Which timestep a random action was selected ?

In [6]:
for i,a in enumerate(actions):
    q_t = q[0].copy()
    q_t[a] = rewards[i]
    q.append(q_t)
    print(q_t)

[1, 0, 0, 0]
[0, 1, 0, 0]
[0, 2, 0, 0]
[0, 2, 0, 0]
[0, 0, 0, 0]


In [14]:
q = np.array(q)
q_vals = q.copy()

In [15]:
# Sum of past rewards
for t in range(len(q)):
    q_vals[t,:] = np.sum(q[:t,:], axis=0)

In [16]:
q_vals

array([[0, 0, 0, 0],
       [0, 0, 0, 0],
       [1, 0, 0, 0],
       [1, 1, 0, 0],
       [1, 3, 0, 0],
       [1, 5, 0, 0]])

In [18]:
# Average by sum of actions
q_acts = q.copy()
for t in range(len(q)-1):
    q_acts[t+1,actions[t]] = q_acts[t,actions[t]] + 1

In [19]:
q_acts

array([[0, 0, 0, 0],
       [1, 0, 0, 0],
       [0, 1, 0, 0],
       [0, 2, 0, 0],
       [0, 3, 0, 0],
       [0, 0, 1, 0]])

In [23]:
q_vals = np.divide(q_vals, q_acts, where=(q_acts>0))

In [24]:
q_vals

array([[1.937e-321, 0.000e+000, 0.000e+000, 0.000e+000],
       [0.000e+000, 0.000e+000, 0.000e+000, 0.000e+000],
       [1.000e+000, 0.000e+000, 0.000e+000, 0.000e+000],
       [1.000e+000, 5.000e-001, 0.000e+000, 0.000e+000],
       [1.000e+000, 1.000e+000, 0.000e+000, 0.000e+000],
       [1.000e+000, 5.000e+000, 0.000e+000, 0.000e+000]])

In [28]:
np.argmax(q_vals,axis=1)[1:]

array([0, 0, 0, 0, 1], dtype=int64)

In [29]:
actions

[0, 1, 1, 1, 2]

$\epsilon$ case was at step 0 for sure since no previous reward could guide the selection of the best action.

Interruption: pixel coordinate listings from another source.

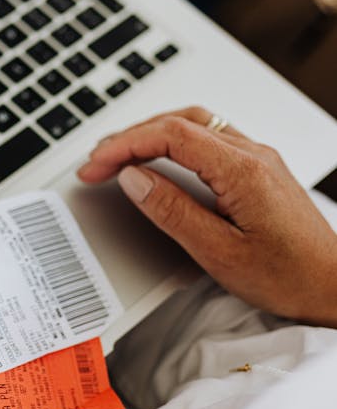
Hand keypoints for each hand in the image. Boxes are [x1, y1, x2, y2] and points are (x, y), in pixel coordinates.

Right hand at [78, 107, 336, 327]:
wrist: (333, 286)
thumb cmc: (288, 276)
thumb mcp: (219, 252)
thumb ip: (172, 212)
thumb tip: (134, 179)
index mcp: (243, 170)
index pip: (171, 136)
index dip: (125, 145)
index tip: (96, 165)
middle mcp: (253, 155)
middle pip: (180, 122)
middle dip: (130, 137)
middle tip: (96, 162)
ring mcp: (258, 159)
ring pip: (195, 124)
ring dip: (151, 134)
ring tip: (118, 156)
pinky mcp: (258, 170)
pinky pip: (209, 139)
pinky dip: (172, 142)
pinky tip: (158, 159)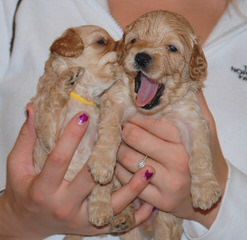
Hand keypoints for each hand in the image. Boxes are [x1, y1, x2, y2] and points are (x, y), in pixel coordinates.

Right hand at [0, 104, 153, 239]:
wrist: (29, 222)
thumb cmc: (24, 191)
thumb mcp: (17, 165)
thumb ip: (26, 138)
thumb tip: (33, 109)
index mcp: (43, 189)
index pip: (60, 159)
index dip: (71, 136)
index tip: (85, 115)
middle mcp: (64, 206)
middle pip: (90, 180)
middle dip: (106, 157)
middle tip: (123, 135)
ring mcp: (81, 220)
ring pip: (111, 204)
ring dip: (132, 188)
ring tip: (149, 169)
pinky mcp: (92, 229)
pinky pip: (118, 223)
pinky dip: (137, 215)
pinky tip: (151, 203)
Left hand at [116, 91, 227, 227]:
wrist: (210, 194)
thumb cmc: (203, 156)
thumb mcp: (205, 127)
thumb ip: (195, 104)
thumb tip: (185, 79)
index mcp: (186, 139)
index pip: (146, 120)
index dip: (134, 116)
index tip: (130, 116)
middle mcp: (178, 162)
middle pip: (131, 136)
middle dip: (124, 131)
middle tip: (124, 129)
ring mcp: (168, 184)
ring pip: (124, 158)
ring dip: (118, 149)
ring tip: (123, 145)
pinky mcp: (159, 201)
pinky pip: (125, 180)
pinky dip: (119, 169)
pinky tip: (124, 164)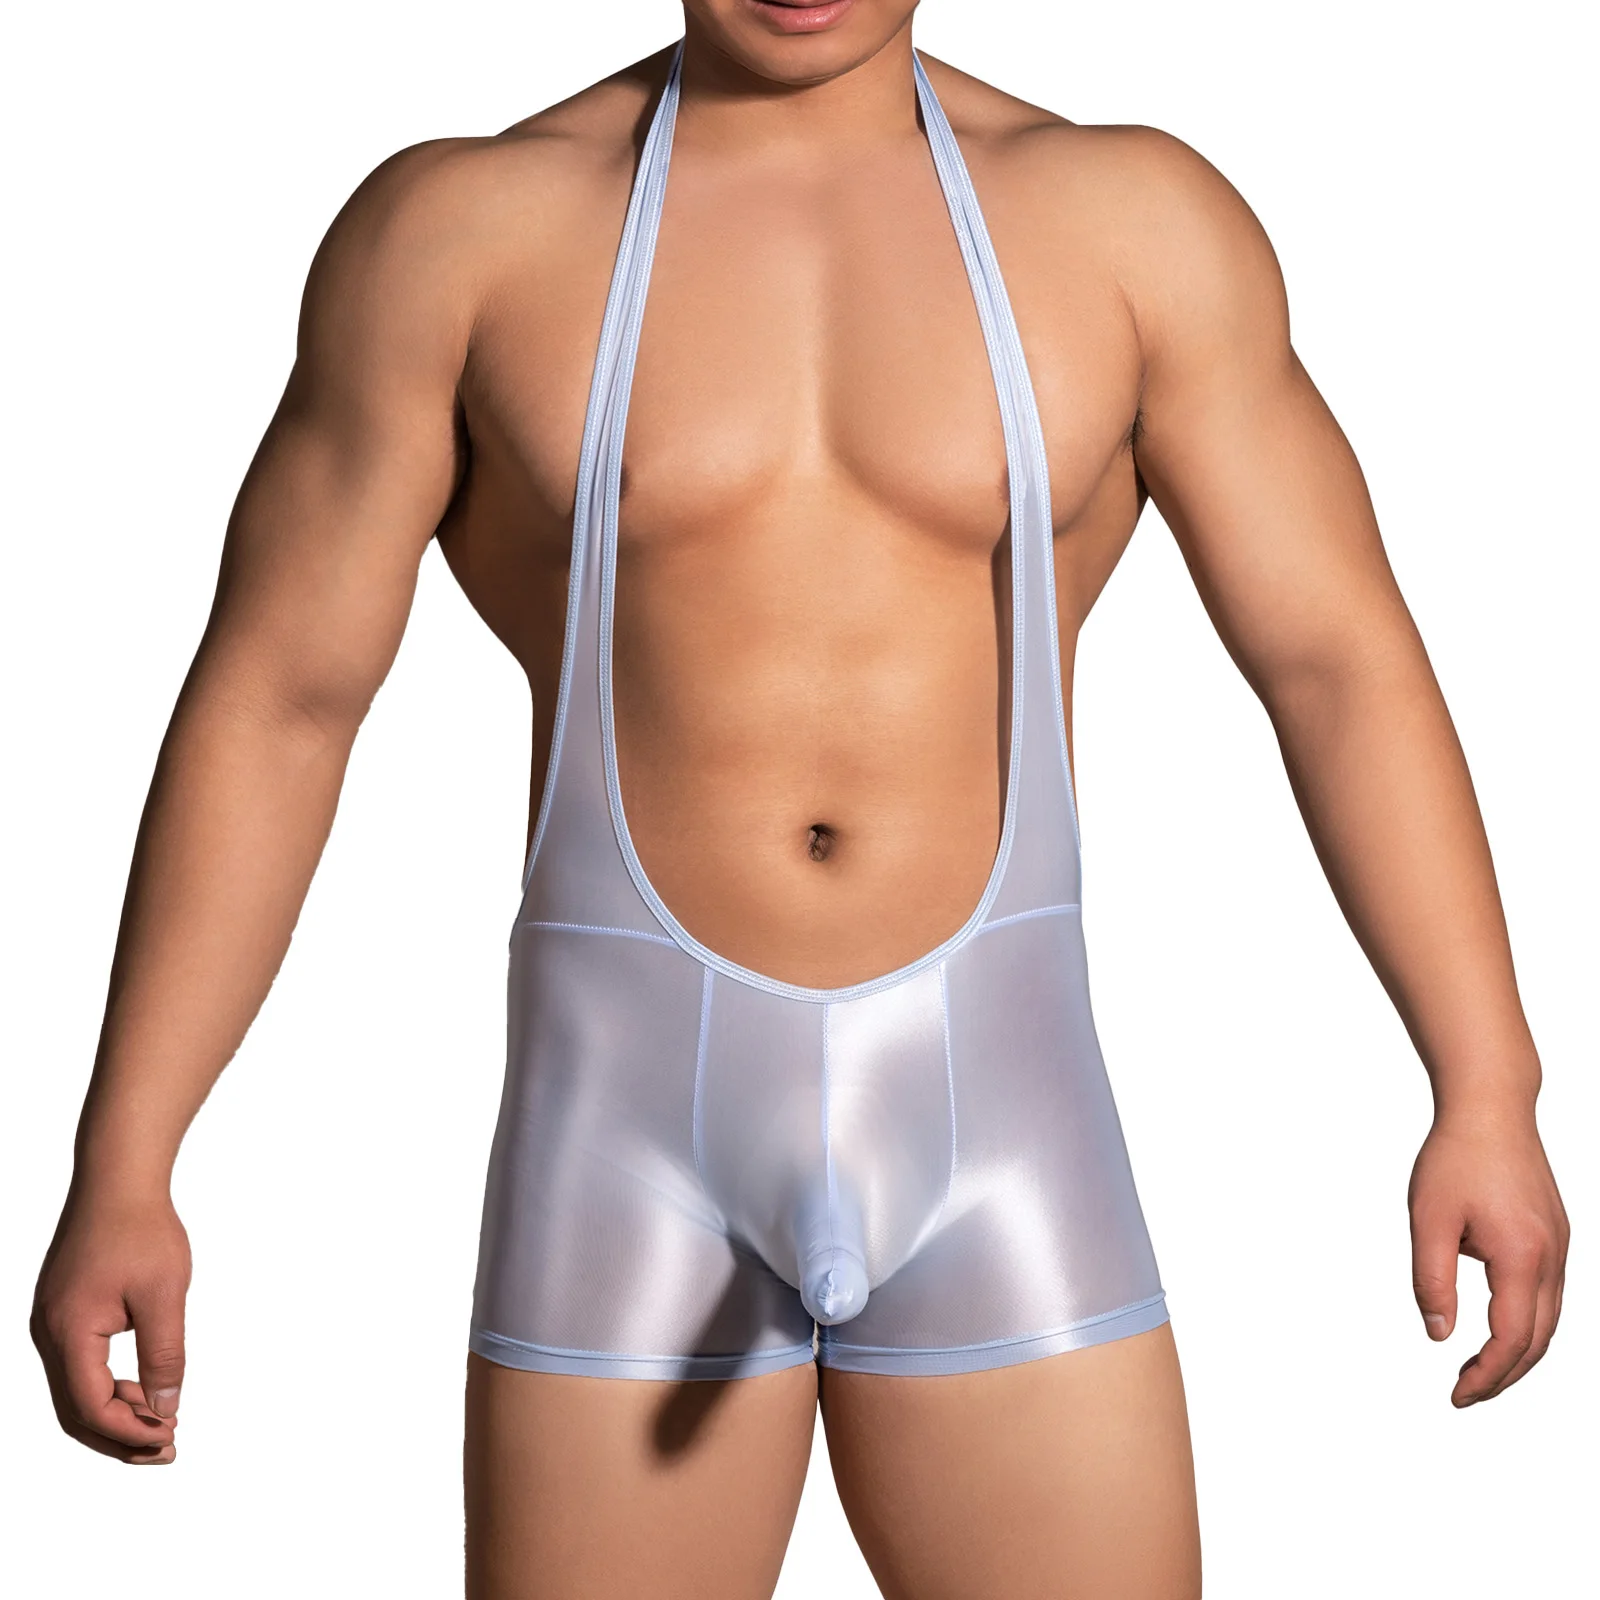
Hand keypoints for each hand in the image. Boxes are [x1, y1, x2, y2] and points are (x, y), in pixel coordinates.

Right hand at [31, 1188, 191, 1462]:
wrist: (118, 1178)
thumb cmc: (141, 1228)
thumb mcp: (163, 1295)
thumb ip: (164, 1354)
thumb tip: (166, 1407)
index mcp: (68, 1332)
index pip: (90, 1406)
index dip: (130, 1431)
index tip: (171, 1438)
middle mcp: (48, 1333)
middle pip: (74, 1410)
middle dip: (119, 1436)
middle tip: (166, 1450)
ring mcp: (51, 1322)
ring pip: (74, 1390)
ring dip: (115, 1413)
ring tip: (161, 1422)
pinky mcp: (62, 1311)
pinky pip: (77, 1366)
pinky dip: (106, 1386)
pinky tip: (142, 1387)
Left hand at [1408, 1112, 1567, 1405]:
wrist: (1491, 1107)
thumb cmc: (1456, 1156)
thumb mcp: (1428, 1218)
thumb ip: (1432, 1280)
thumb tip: (1438, 1334)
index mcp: (1522, 1257)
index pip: (1510, 1339)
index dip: (1485, 1375)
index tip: (1457, 1395)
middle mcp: (1552, 1258)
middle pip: (1538, 1340)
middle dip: (1504, 1376)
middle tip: (1466, 1394)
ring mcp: (1560, 1247)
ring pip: (1550, 1321)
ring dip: (1518, 1352)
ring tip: (1480, 1370)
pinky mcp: (1556, 1235)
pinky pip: (1550, 1295)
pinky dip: (1528, 1323)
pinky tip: (1499, 1327)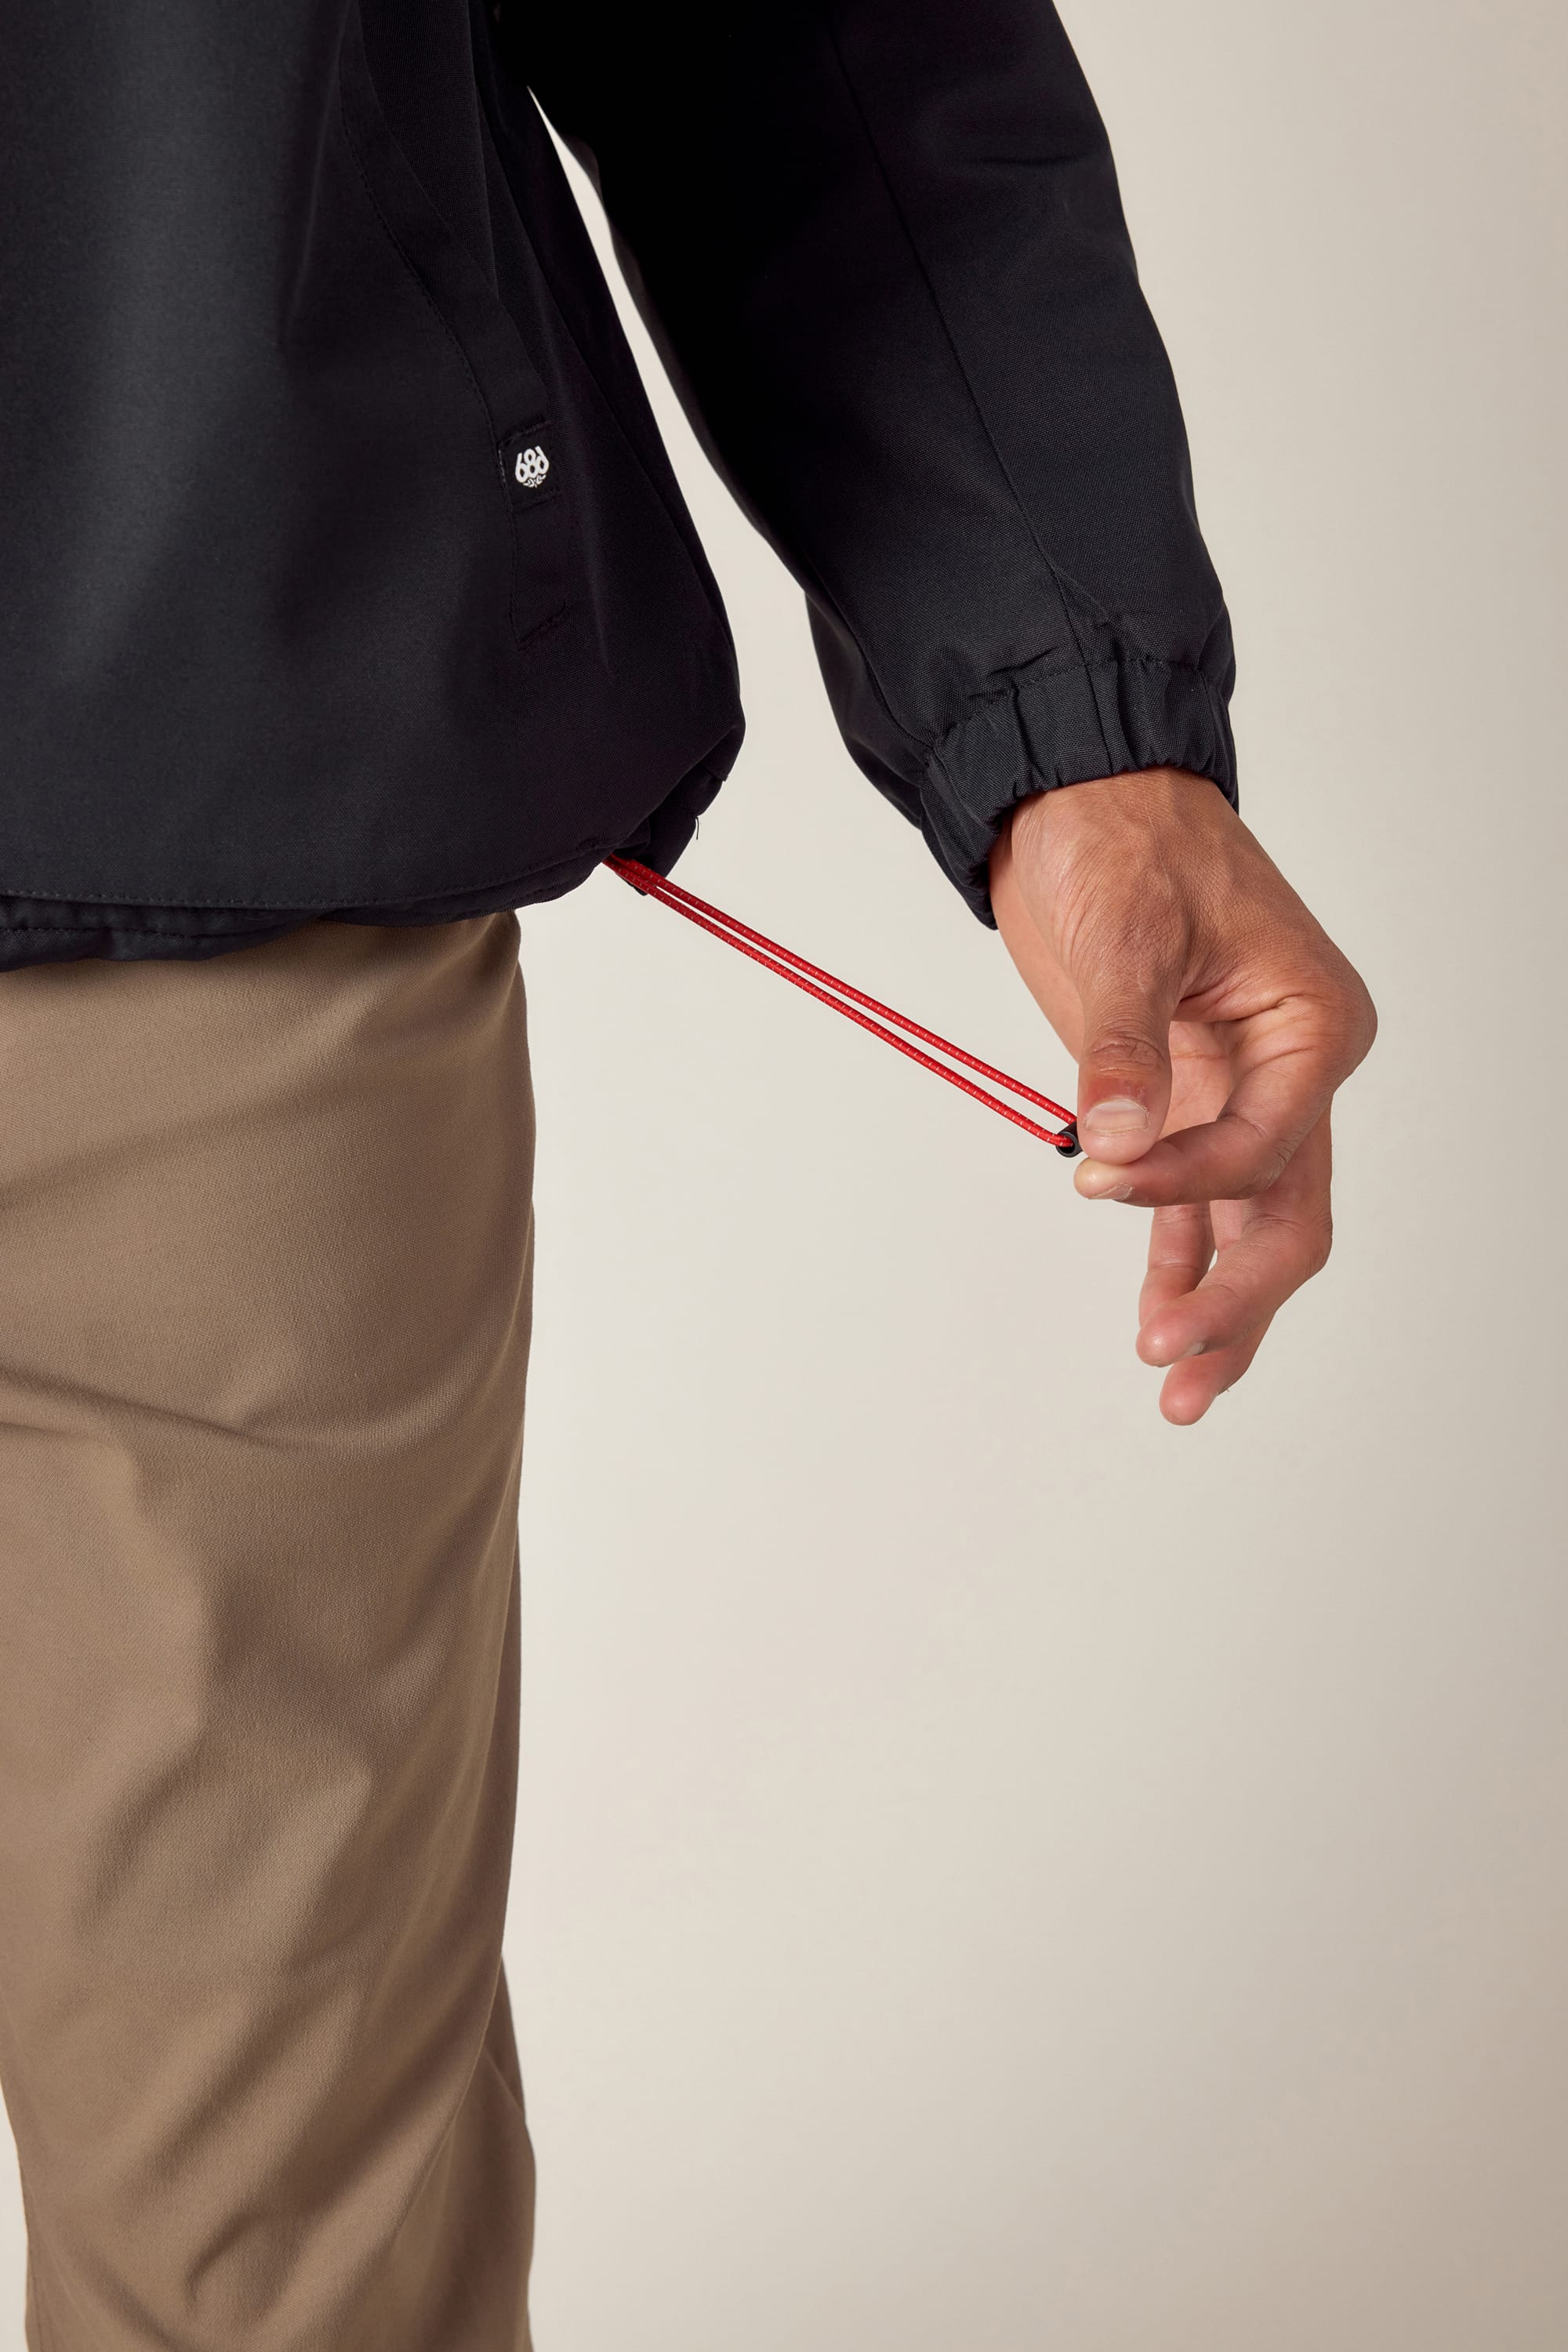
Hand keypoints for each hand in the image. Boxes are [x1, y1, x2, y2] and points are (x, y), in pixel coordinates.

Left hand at [989, 769, 1375, 1423]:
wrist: (1078, 801)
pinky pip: (1194, 1208)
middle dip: (1237, 1299)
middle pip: (1286, 1214)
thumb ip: (1124, 1047)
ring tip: (1178, 1390)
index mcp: (1313, 1025)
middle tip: (1175, 1363)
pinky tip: (1159, 1326)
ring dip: (1217, 1307)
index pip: (1269, 1143)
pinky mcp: (1181, 1106)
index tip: (1100, 1176)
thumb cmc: (1126, 839)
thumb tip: (1119, 1141)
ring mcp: (1238, 1096)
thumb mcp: (1127, 933)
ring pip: (1249, 1229)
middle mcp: (1292, 1072)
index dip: (1189, 1179)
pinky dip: (1177, 1263)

Step 2,3,4 and 5 where probably chosen randomly.

## 2.4 Action-value implementation

* incremental computation for stationary problems

$$ Q_{n+1}\ =\ Q_n\ +\ \frac{1}{n}\bigr[R_n\ -\ Q_n\bigl] $$

* for non-stationary problems

$$ Q_{n+1}\ =\ Q_n\ +\ \alpha\bigr[R_n\ -\ Q_n\bigl] $$

## 2.6 Initial values

Action values estimates $Q_0(a)$ can be zero or chosen higher than the actual rewards such that it encourage exploration.